● Your task
Reproduce, exactly and in full, the records that follow, minus any pictures.

● Data supplied

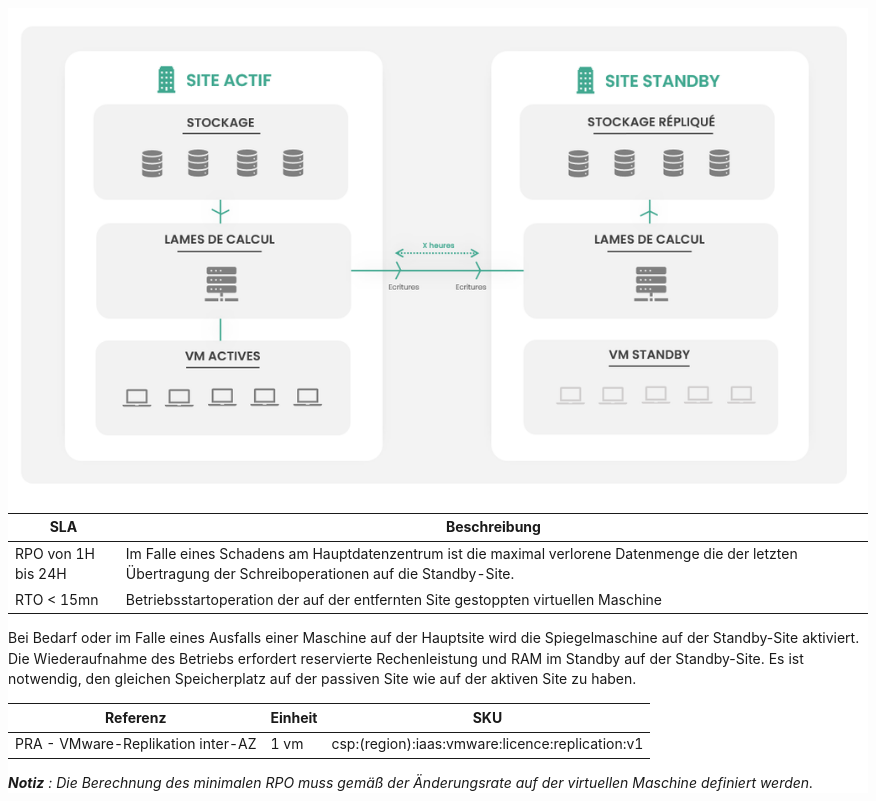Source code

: ![](images/schemas/replication_vsphere.png)


| SLA                 | Beschreibung                                                                                                                                                 |   
|---------------------|--------------------------------------------------------------------------------------------------------------------------------------------------------------|
| RPO von 1H bis 24H  | Im Falle eines Schadens am Hauptdatenzentrum ist die maximal verlorene Datenmenge die der letzten Übertragung der Schreiboperationen auf die Standby-Site.  |
| RTO  < 15mn         | Betriebsstartoperation der auf der entfernten Site gestoppten virtuellen Maschine                                                                            |


Bei Bedarf oder im Falle eines Ausfalls einer Maschine auf der Hauptsite wird die Spiegelmaschine auf der Standby-Site aktiviert.
Die Wiederaufnahme des Betriebs erfordert reservierte Rechenleistung und RAM im Standby auf der Standby-Site.
Es ist notwendig, den gleichen Speicherplatz auf der passiven Site wie auf der aktiven Site zu haben.


| Referenz                             | Einheit | SKU                                              |  
|--------------------------------------|---------|---------------------------------------------------|
| PRA - VMware-Replikation inter-AZ    | 1 vm    | csp:(region):iaas:vmware:licence:replication:v1  |

*__Notiz__ : Die Berechnung des minimalen RPO muss gemäß der Änderungsrate auf der virtuellen Maschine definiert werden.*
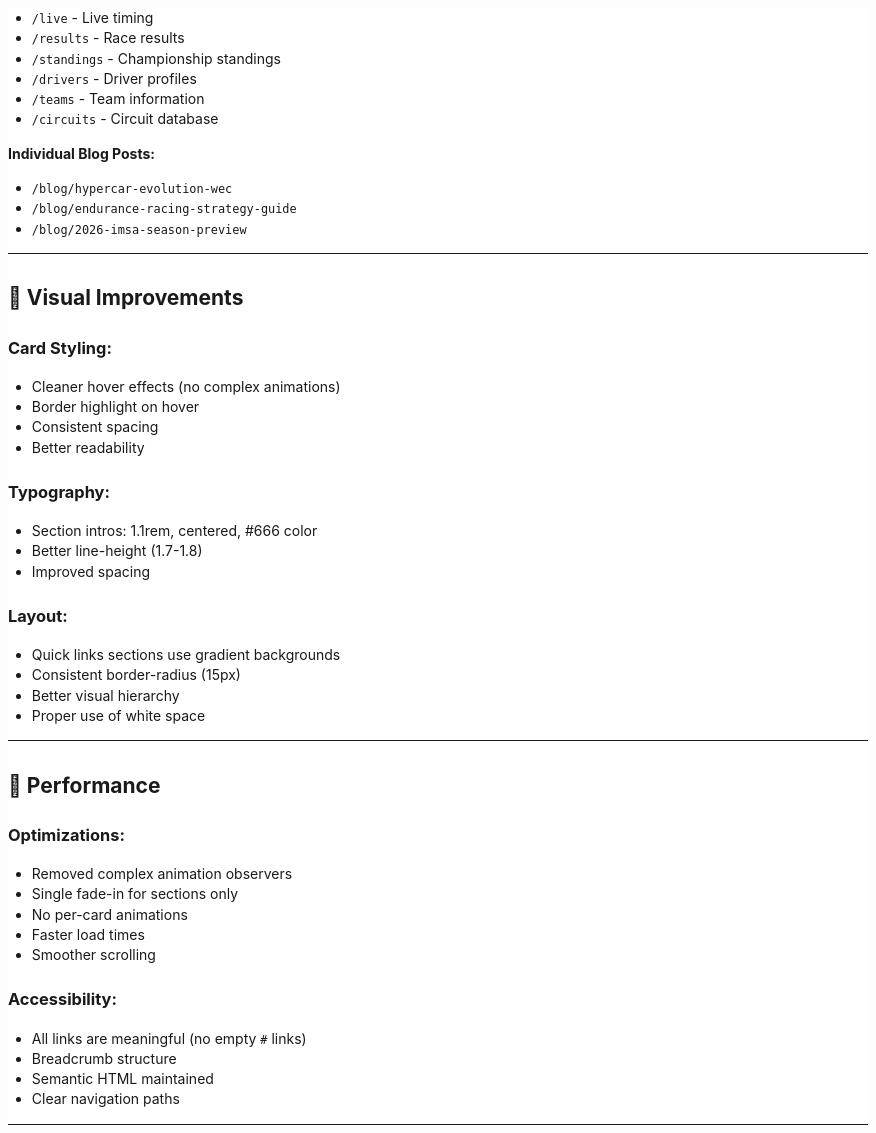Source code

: - `/live` - Live timing
- `/results` - Race results
- `/standings` - Championship standings
- `/drivers` - Driver profiles
- `/teams` - Team information
- `/circuits` - Circuit database

**Individual Blog Posts:**

- `/blog/hypercar-evolution-wec`
- `/blog/endurance-racing-strategy-guide`
- `/blog/2026-imsa-season-preview`

---

## 🎨 Visual Improvements

### Card Styling:

- Cleaner hover effects (no complex animations)
- Border highlight on hover
- Consistent spacing
- Better readability

### Typography:

- Section intros: 1.1rem, centered, #666 color
- Better line-height (1.7-1.8)
- Improved spacing

### Layout:

- Quick links sections use gradient backgrounds
- Consistent border-radius (15px)
- Better visual hierarchy
- Proper use of white space

---

## 🚀 Performance

### Optimizations:

- Removed complex animation observers
- Single fade-in for sections only
- No per-card animations
- Faster load times
- Smoother scrolling

### Accessibility:

- All links are meaningful (no empty `#` links)
- Breadcrumb structure
- Semantic HTML maintained
- Clear navigation paths

---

● Answer to the exercise
Source code

: ![](images/schemas/replication_vsphere.png)


| SLA                 | Beschreibung                                                                                                                                                 |   
|---------------------|--------------------------------------------------------------------------------------------------------------------------------------------------------------|
| RPO von 1H bis 24H  | Im Falle eines Schadens am Hauptdatenzentrum ist die maximal verlorene Datenmenge die der letzten Übertragung der Schreiboperationen auf die Standby-Site.  |
| RTO  < 15mn         | Betriebsstartoperation der auf der entfernten Site gestoppten virtuellen Maschine                                                                            |


Bei Bedarf oder im Falle eines Ausfalls einer Maschine auf der Hauptsite wird die Spiegelmaschine auf der Standby-Site aktiviert.
Die Wiederaufnahme des Betriebs erfordert reservierte Rechenleistung und RAM im Standby auf der Standby-Site.
Es ist notwendig, den gleichen Speicherplatz auf der passiven Site wie auf der aktiven Site zu haben.


| Referenz                             | Einheit | SKU                                              |  
|--------------------------------------|---------|---------------------------------------------------|
| PRA - VMware-Replikation inter-AZ    | 1 vm    | csp:(region):iaas:vmware:licence:replication:v1  |

*__Notiz__ : Die Berechnung des minimalen RPO muss gemäß der Änderungsrate auf der virtuellen Maschine definiert werden.*
Source code

: - `/live` - Live timing
- `/results` - Race results
- `/standings` - Championship standings
- `/drivers` - Driver profiles
- `/teams` - Team information
- `/circuits` - Circuit database

**Individual Blog Posts:**

- `/blog/hypercar-evolution-wec`
- `/blog/endurance-racing-strategy-guide`
- `/blog/2026-imsa-season-preview`

---

## 🎨 Visual Improvements

### Card Styling:

- Cleaner hover effects (no complex animations)
- Border highlight on hover
- Consistent spacing
- Better readability

### Typography:

- Section intros: 1.1rem, centered, #666 color
- Better line-height (1.7-1.8)
- Improved spacing

### Layout:

- Quick links sections use gradient backgrounds
- Consistent border-radius (15px)
- Better visual hierarchy
- Proper use of white space

---

## 🚀 Performance

### Optimizations:

- Removed complex animation observers
- Single fade-in for sections only
- No per-card animations
- Faster load times
- Smoother scrolling

### Accessibility:

- All links are meaningful (no empty `#` links)
- Breadcrumb structure
- Semantic HTML maintained
- Clear navigation paths

---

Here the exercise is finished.